The CIAA shouldn’t play basketball this season.
That wasn’t an easy sentence to write because I know how passionate fans and alumni are in one of the oldest HBCU conferences in the country.
Seeing countless Division I conferences and programs floundering trying to play through a global pandemic has been painful to watch.
Coach Mike Krzyzewski of Duke probably had the best quote about what Division I programs are trying to do when he said: “We are just plowing through this.”
It won’t be easy for Division II CIAA schools to plow through conference games starting in mid-January.
I’ve reached out to several coaches around the league, and the refrain has been mostly the same. The coaches want to play because their players want to play, but I’m just not sure it’s a wise decision.
Nobody wants to see the CIAA get back on the court more than me. To see whether the Winston-Salem State men can repeat as conference champions is the biggest storyline for me. But will it be worth it for the Rams to try to do this in empty arenas with hard-to-watch livestream feeds?
The CIAA’s allure for me, and for a lot of players and fans, is playing their games in front of students in the small gyms that dot the conference landscape. There’s nothing like a mid-January weeknight when WSSU plays at St. Aug’s or Shaw or Fayetteville State or Livingstone or Johnson C. Smith.
And it goes the other way as well when any CIAA school shows up at WSSU's Gaines Center and its old, non-air-conditioned building fills up with nearly 3,000 fans. The atmosphere around the CIAA in those small gyms rivals Duke's Cameron Indoor Stadium with its Cameron Crazies.
Yet there’s no TV time for the rowdy student sections at Shaw, Johnson C. Smith or WSSU because those games are rarely broadcast.
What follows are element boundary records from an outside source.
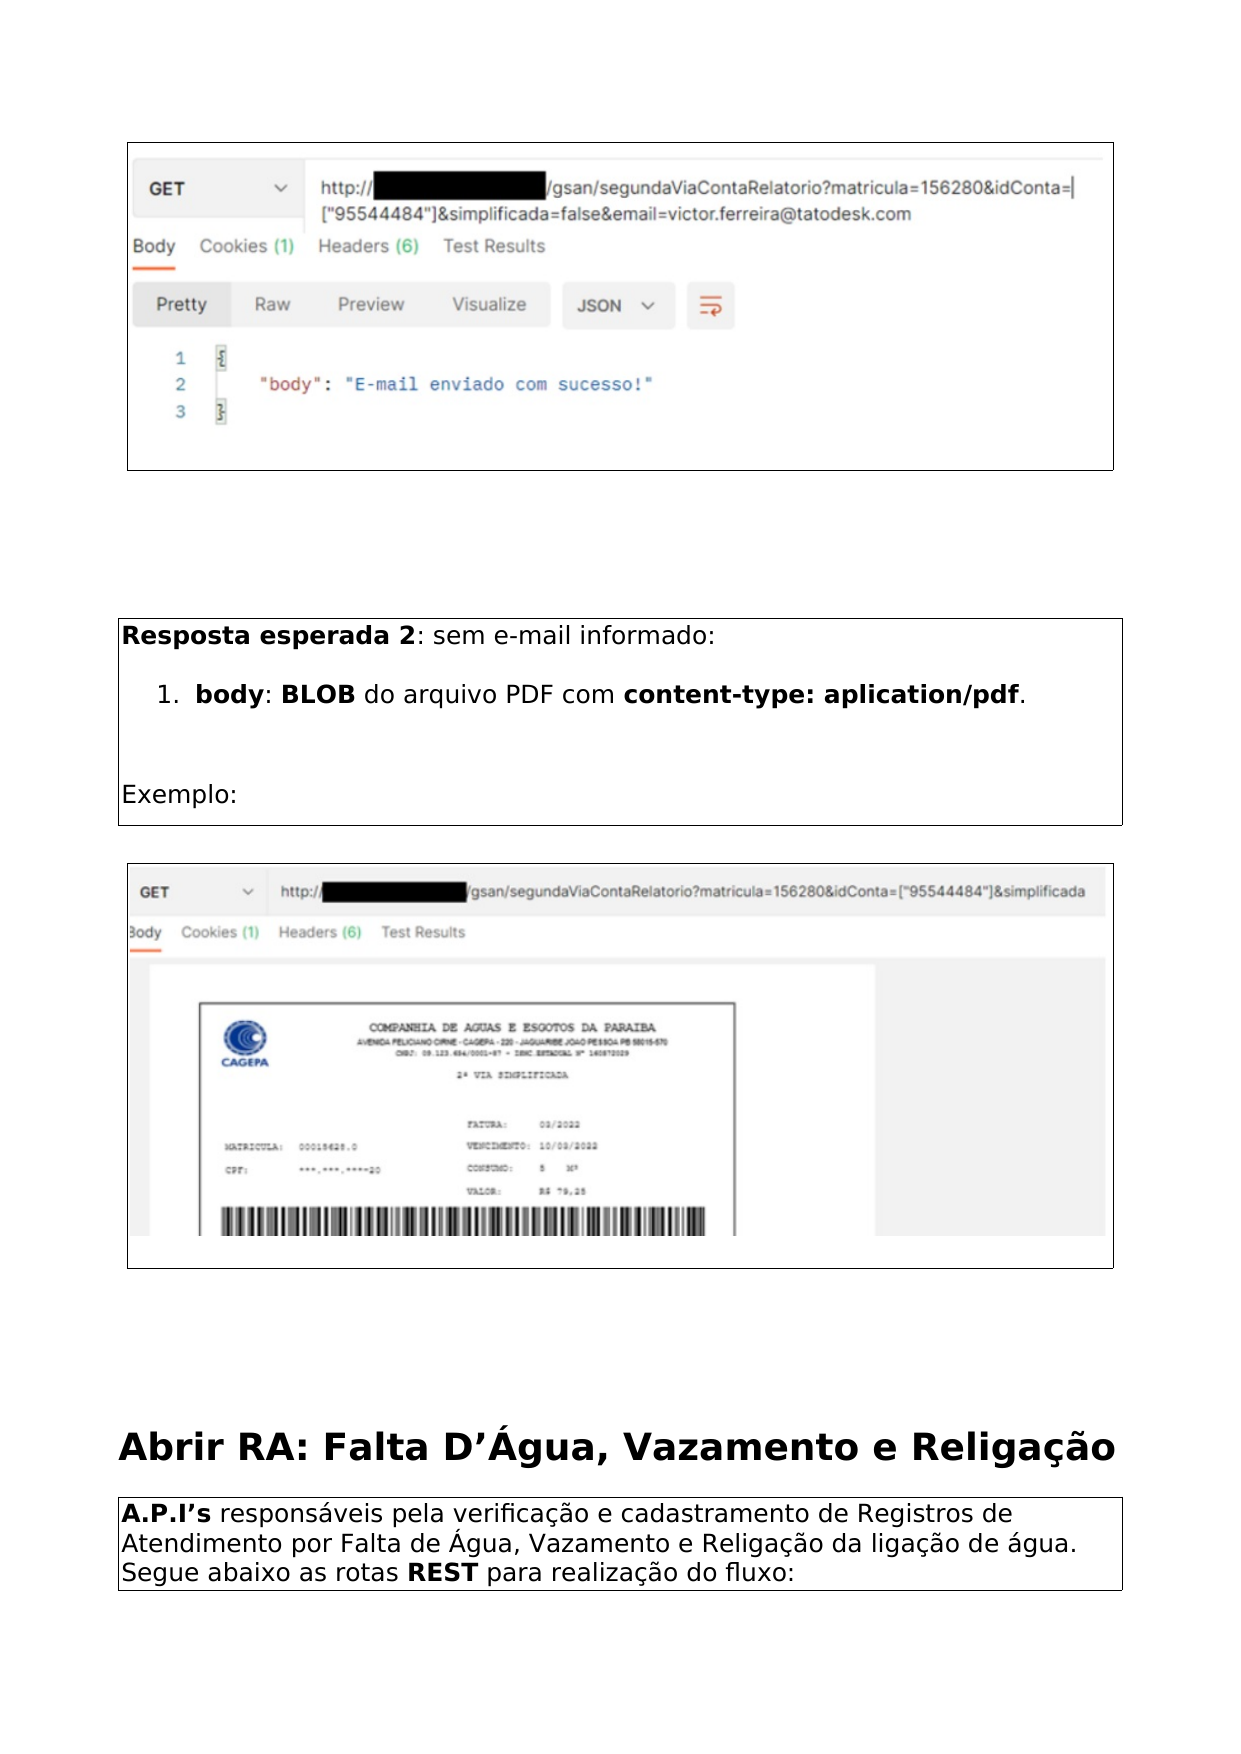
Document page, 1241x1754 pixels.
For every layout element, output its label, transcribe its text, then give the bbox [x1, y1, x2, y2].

subtitle Abrir RA: Falta D’Água, Vazamento e Religação [118, 1426, 1122, 1469]
picture [129, 144, 1111, 438]
table_header A.P.I’s responsáveis pela verificação e cadastramento de Registros de Atendimento por Falta de Água, Vazamento e Religação da ligação de água. Segue abaixo as rotas REST para realização do fluxo: [119, 1498, 1122, 1590]
table_header [128, 864, 1113, 1267]
table_header [128, 143, 1113, 470]
table_header Resposta esperada 2: sem e-mail informado: body: BLOB do arquivo PDF com content-type: aplication/pdf. Exemplo: [119, 619, 1122, 824]
picture [129, 866, 1111, 1236]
And without those rowdy students, I’m just not seeing why the CIAA should play those games.
Steve Joyner Sr., who in my opinion is the Krzyzewski of the CIAA, was putting his team through a practice on Friday afternoon in Charlotte. He said by phone that he heard what Krzyzewski said, asking whether the season should be reassessed, and agreed.
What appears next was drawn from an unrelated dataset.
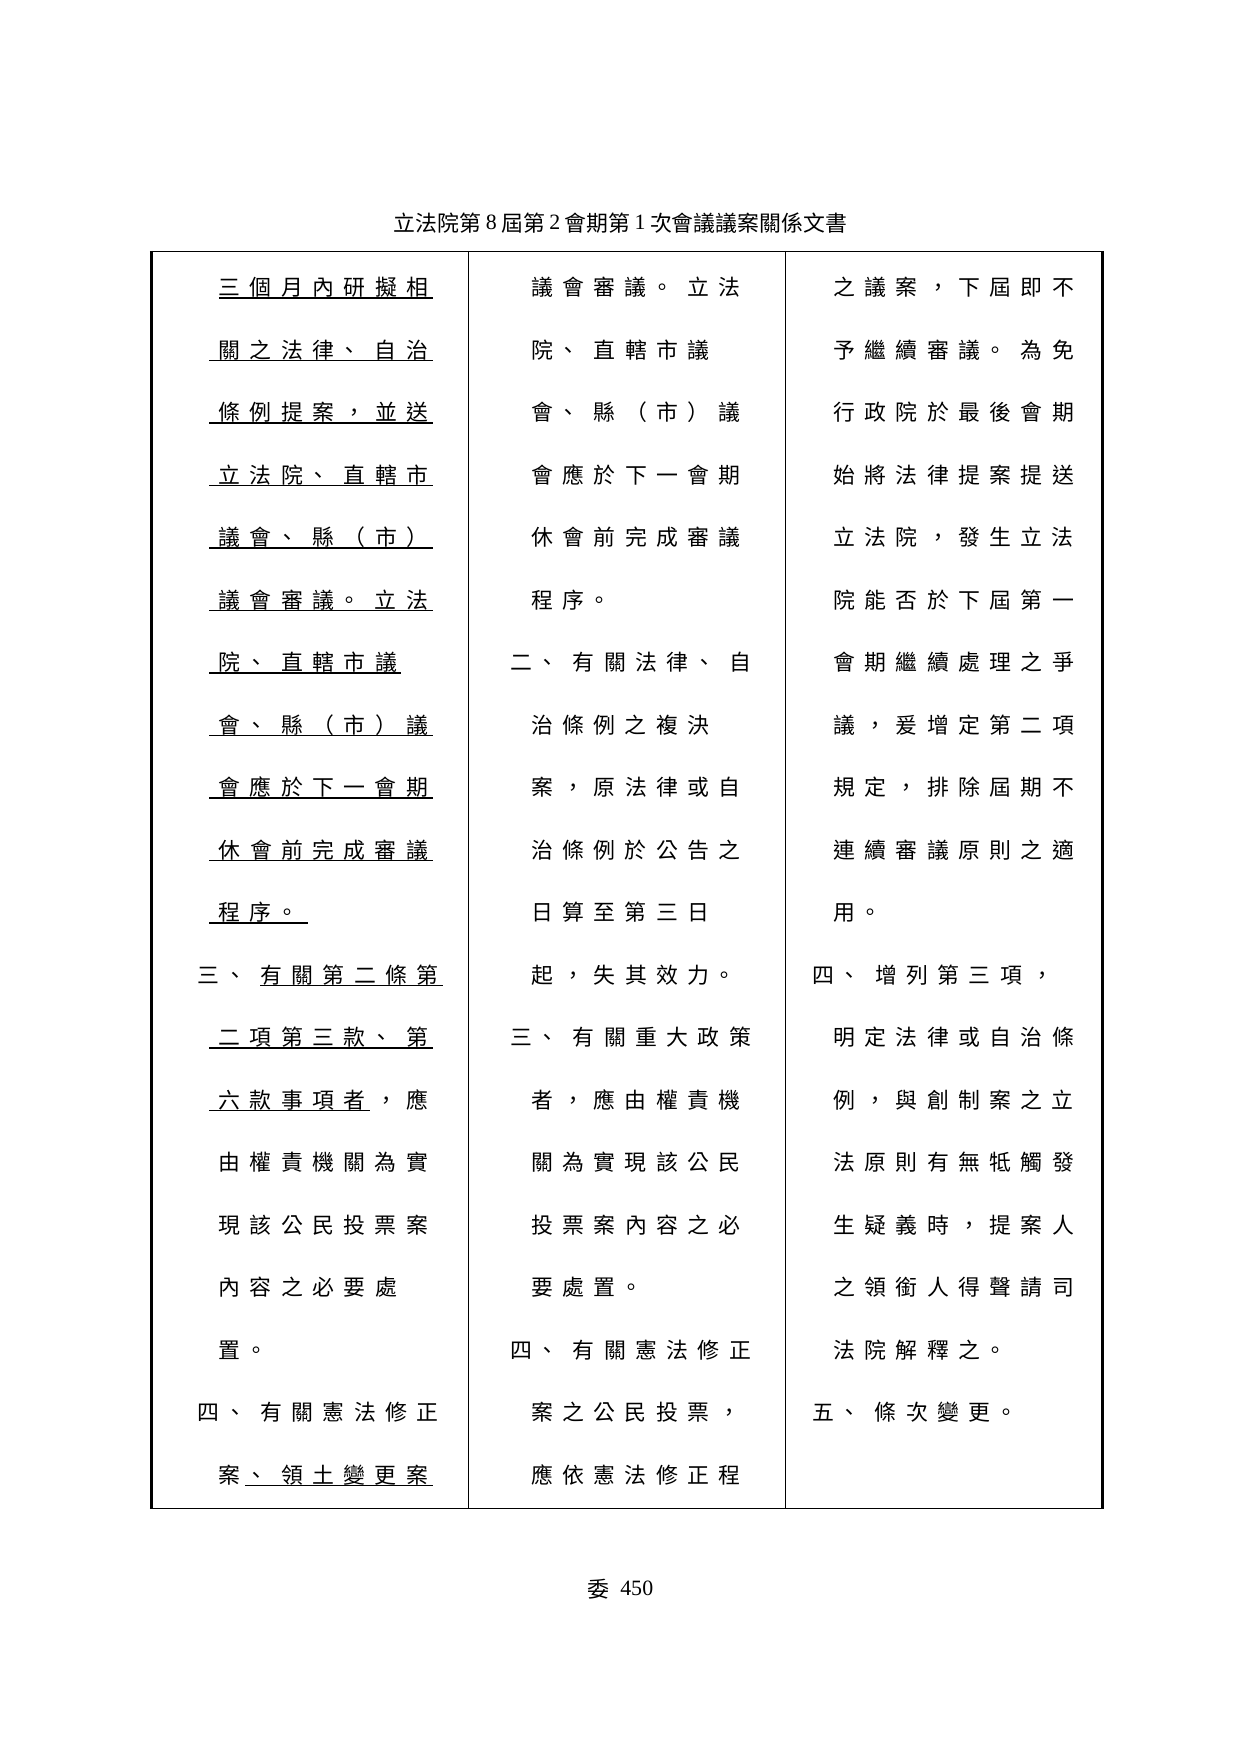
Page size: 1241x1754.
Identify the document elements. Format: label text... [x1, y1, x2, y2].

table_cell 之議案，下屆即不予繼續審議。為免行政院於最後會期始將法律提案提送立法院，發生立法院能否於下屆第一會期繼續處理之爭議，爰增定第二項規定，排除屆期不連續審議原則之適用。 四、增列第三項，明定法律或自治條例，與創制案之立法原則有無牴觸發生疑義時，提案人之領銜人得聲請司法院解釋之。 五、條次變更。 [786, 252, 1101, 1508]
table_cell 議會審議。立法院、直轄市議會、縣（市）議會應於下一會期休會前完成審議程序。 二、有關法律、自治條例之複決案，原法律或自治條例於公告之日算至第三日起，失其效力。 三、有關重大政策者，應由權責機關為實現該公民投票案內容之必要處置。 四、有關憲法修正案之公民投票，應依憲法修正程 [469, 252, 785, 1508]
table_cell 三個月內研擬相關之法律、自治條例提案，並送立法院、直轄市議會、縣（市）議會審議。立法院、直轄市議會、縣（市）議會應於下一會期休會前完成審議程序。 三、有關第二條第二項第三款、第六款事項者，應由權責機關為實現該公民投票案內容之必要處置。 四、有關憲法修正案、領土變更案 [153, 252, 468, 1508]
“I mean, our practice bubble right now is great because it’s just us, but can you allow another school to come here and play?” said Joyner, who is already in the CIAA Hall of Fame and has won three CIAA titles and 572 games in 33 seasons.
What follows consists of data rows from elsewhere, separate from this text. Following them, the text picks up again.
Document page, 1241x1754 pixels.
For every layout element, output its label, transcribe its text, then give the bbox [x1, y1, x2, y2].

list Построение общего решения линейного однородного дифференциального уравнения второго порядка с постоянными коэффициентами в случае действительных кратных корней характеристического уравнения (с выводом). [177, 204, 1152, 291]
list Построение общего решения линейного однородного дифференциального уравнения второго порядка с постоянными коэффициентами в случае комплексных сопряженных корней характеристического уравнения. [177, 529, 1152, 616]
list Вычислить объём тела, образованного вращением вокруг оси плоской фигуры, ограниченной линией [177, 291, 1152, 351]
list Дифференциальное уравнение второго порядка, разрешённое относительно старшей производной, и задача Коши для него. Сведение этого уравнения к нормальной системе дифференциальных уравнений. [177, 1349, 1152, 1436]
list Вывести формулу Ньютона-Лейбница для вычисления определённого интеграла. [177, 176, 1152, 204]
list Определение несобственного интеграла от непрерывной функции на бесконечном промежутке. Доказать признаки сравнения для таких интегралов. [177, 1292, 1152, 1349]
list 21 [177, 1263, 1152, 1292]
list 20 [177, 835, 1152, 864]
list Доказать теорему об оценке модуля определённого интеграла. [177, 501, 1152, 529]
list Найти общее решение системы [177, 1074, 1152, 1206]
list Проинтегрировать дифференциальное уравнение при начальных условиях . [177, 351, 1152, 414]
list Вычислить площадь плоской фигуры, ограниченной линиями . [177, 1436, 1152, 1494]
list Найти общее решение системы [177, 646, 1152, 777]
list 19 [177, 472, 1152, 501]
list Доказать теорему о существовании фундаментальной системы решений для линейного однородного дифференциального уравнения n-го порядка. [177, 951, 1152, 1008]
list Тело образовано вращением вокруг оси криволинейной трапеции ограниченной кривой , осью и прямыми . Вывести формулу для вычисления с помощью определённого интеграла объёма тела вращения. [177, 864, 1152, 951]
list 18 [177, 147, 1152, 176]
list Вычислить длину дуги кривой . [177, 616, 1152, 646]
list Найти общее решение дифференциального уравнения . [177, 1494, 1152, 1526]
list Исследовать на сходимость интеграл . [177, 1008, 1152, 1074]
Joyner, who is also J.C. Smith's athletics director, doesn’t know whether the CIAA presidents and chancellors will take a pass on this season. A vote of some sort had been expected, but Joyner said he didn't know whether that was true. It might come down to the schools to decide whether they can play, depending on their locations and restrictions.
“We just went to critical-red in Mecklenburg County, so this thing isn’t slowing down here in the Charlotte area,” said Joyner, a 1969 graduate of Atkins High School and a Winston-Salem native. “It's going to come down to what the numbers are showing in January, and is it safe to play?”
Virginia State has already opted out, and Virginia Union could be next.
WSSU men's coach Cleo Hill Jr. sent his team home this month after exams with the hope of returning on Dec. 27 to resume practice. The Rams are scheduled to open the season at Virginia Union on Jan. 9.
Most of the coaches reminded me about their players’ mental health and what it would mean to get back on the court. I get that, because these players/students want to get back to some sort of normalcy, and playing in games would mean a lot.
More than one coach said that if the CIAA decides to cancel its season, teams most likely would schedule games anyway.
“If we can play eight or nine games that’s better than no games,” one coach said. “I mean, I know it’s not ideal but we’ve been shut down since March and there’s some fatigue going on during this pandemic. Just playing a few games, to me, would be worth it.”
It’s definitely a slippery slope the CIAA is heading down because there’s so much uncertainty. The league is built upon basketball, and its basketball tournament funds most everything, including scholarships for each school.
Without a tournament in Baltimore, the conference will have to be even more creative to keep it viable and pay for its future championships in all sports. There’s no lucrative TV contract to lean on, so whatever the CIAA decides will be felt for years.
“It’s a tough call,” Joyner said. “One day I feel like we can do this, but then on other days I’m thinking that there’s no way we can do this.”